/---

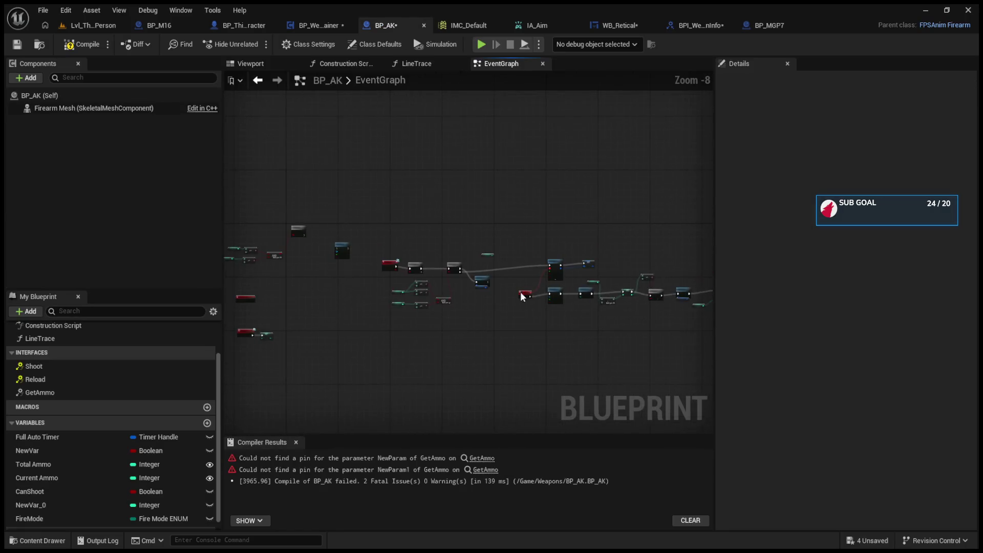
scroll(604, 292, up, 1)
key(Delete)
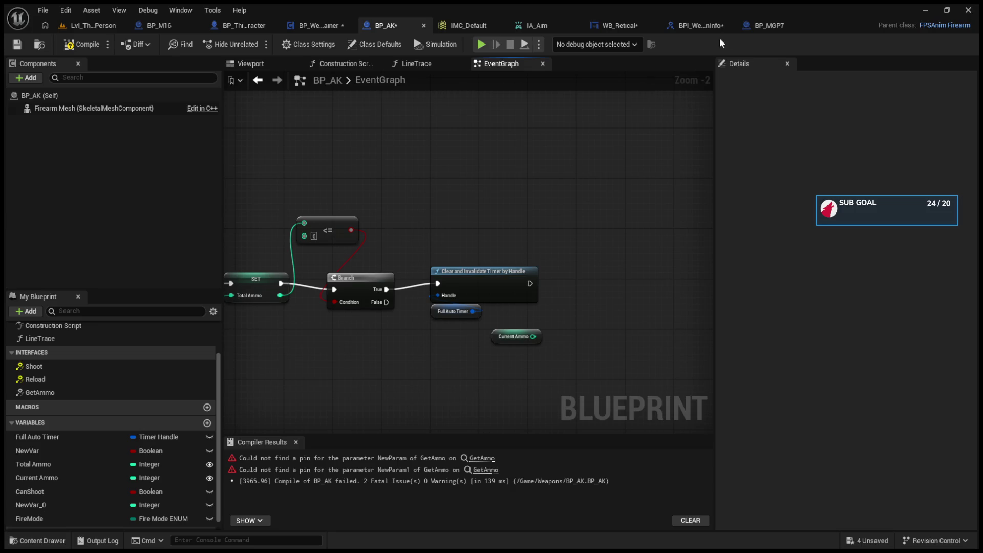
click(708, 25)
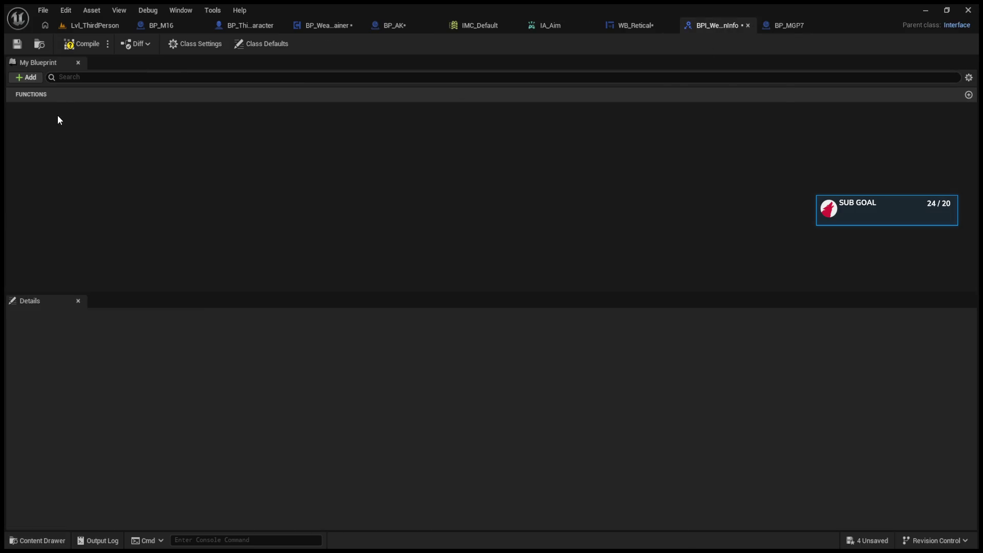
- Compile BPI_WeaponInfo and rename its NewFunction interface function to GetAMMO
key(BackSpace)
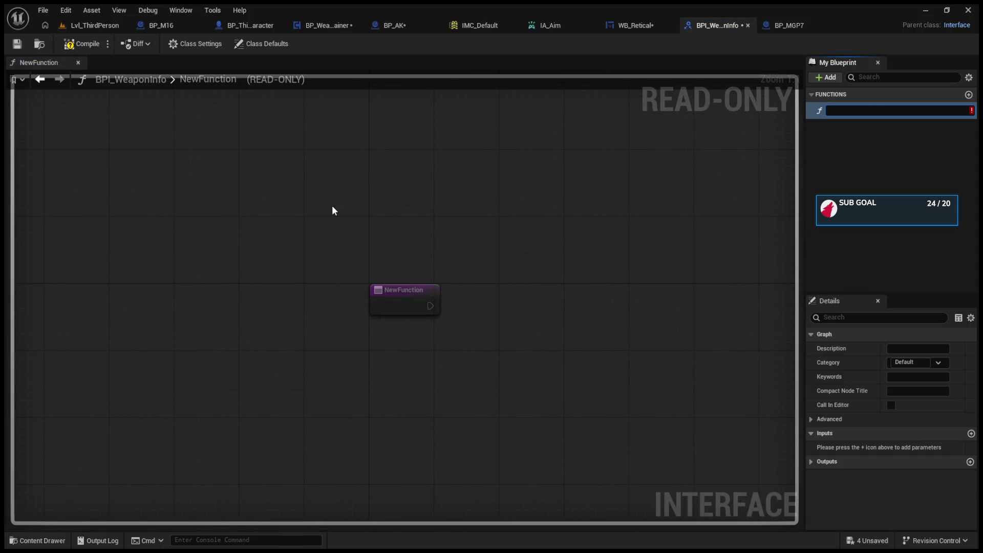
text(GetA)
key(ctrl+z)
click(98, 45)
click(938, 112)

\---

== Task item ==
Across the whole listing above, count each line in which the string "click" occurs; respond with that number only.

== Task response ==
3